“Hey man!”
I turn to look. This is the first bit of English I’ve heard all evening, and sure enough it’s directed at me, the blue-eyed, red-brown-haired, bearded ‘Merican who couldn’t blend into the crowd if I had a human-size Cuisinart.
“Come check it out,” says the speaker, a sharply-dressed guy in his 30s, gesturing toward a drinking establishment just off one of Shinjuku’s busiest streets. “I’ve got the girl of your dreams inside. You like Japanese women?”
“We’re good,” my brother says.
The salesman ignores him, singing his pitch like an R&B ballad.
“You like Japanese women, man? I know you do. We got Japanese women waiting to meet American guys.”

My trust in my brother is absolute, this bar dude is acting sketchy as hell, and I’m not that much of an idiot, so I take my bro’s cue and follow him toward the intersection.
“What was that all about?”
The guy who approached us was an extortionist, my brother explained. They’ll invite you into the club, let you order a few drinks but neglect to tell you the drinks are 10,000 yen each, or about $90 USD. If you refuse to pay they’ll call Tokyo police, who will take the word of a local business owner over the word of a tourist in what they see as a legitimate dispute.
“Or they’ll spike your drink,” my brother said, “take all your cash and run your credit cards to the limit.”

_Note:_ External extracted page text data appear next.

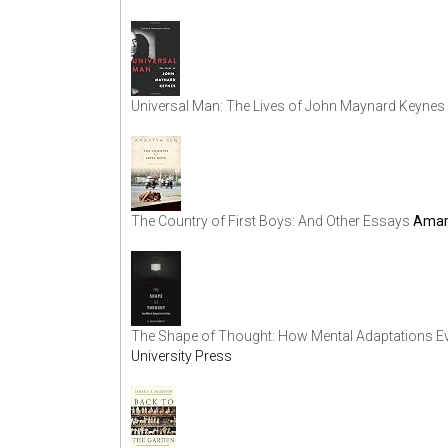
Universal Man: The Lives of John Maynard Keynes
The Country of First Boys: And Other Essays
Amar
The Shape of Thought: How Mental Adaptations Ev
University Press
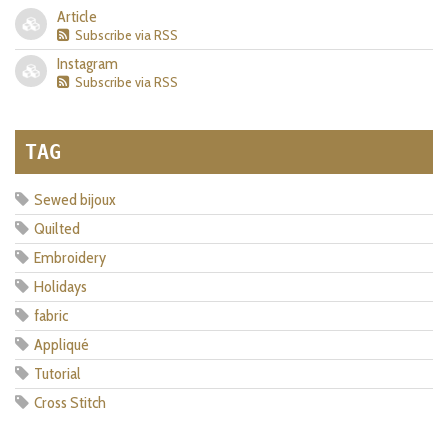
Article
Subscribe via RSS
Instagram
Subscribe via RSS
TAG
Sewed bijoux
Quilted
Embroidery
Holidays
fabric
Appliqué
Tutorial
Cross Stitch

Japan’s not the kind of place where you worry about pickpockets or getting jumped by local thugs, but it’s a mistake to assume crime doesn’t exist here.
Tokyo may be one of the world’s safest cities, a place where you can leave your door unlocked or leave your bike unattended while confident no one will steal it, yet tourists are universal easy prey.
While walking through Shinjuku’s busy streets I was reminded of an interview with the great novelist David Mitchell, who spent several years in Japan teaching English before returning to the UK.
Moving through Tokyo as a westerner unable to decipher Japanese writing, Mitchell noted, is like being cocooned in your own personal anti-advertising buffer. All that hiragana and katakana written in neon might as well be mood lighting — it’s there, but if you can’t understand it, it can’t invade your headspace.
Mitchell said he found that obliviousness calming and conducive to keeping to his own thoughts on writing. Being there in person and experiencing it for myself, I could appreciate his point.




Another famous feature of Shinjuku is the giant Godzilla head, which looks like the King of Monsters is looming just behind a pair of buildings overlooking the neighborhood’s central crossing.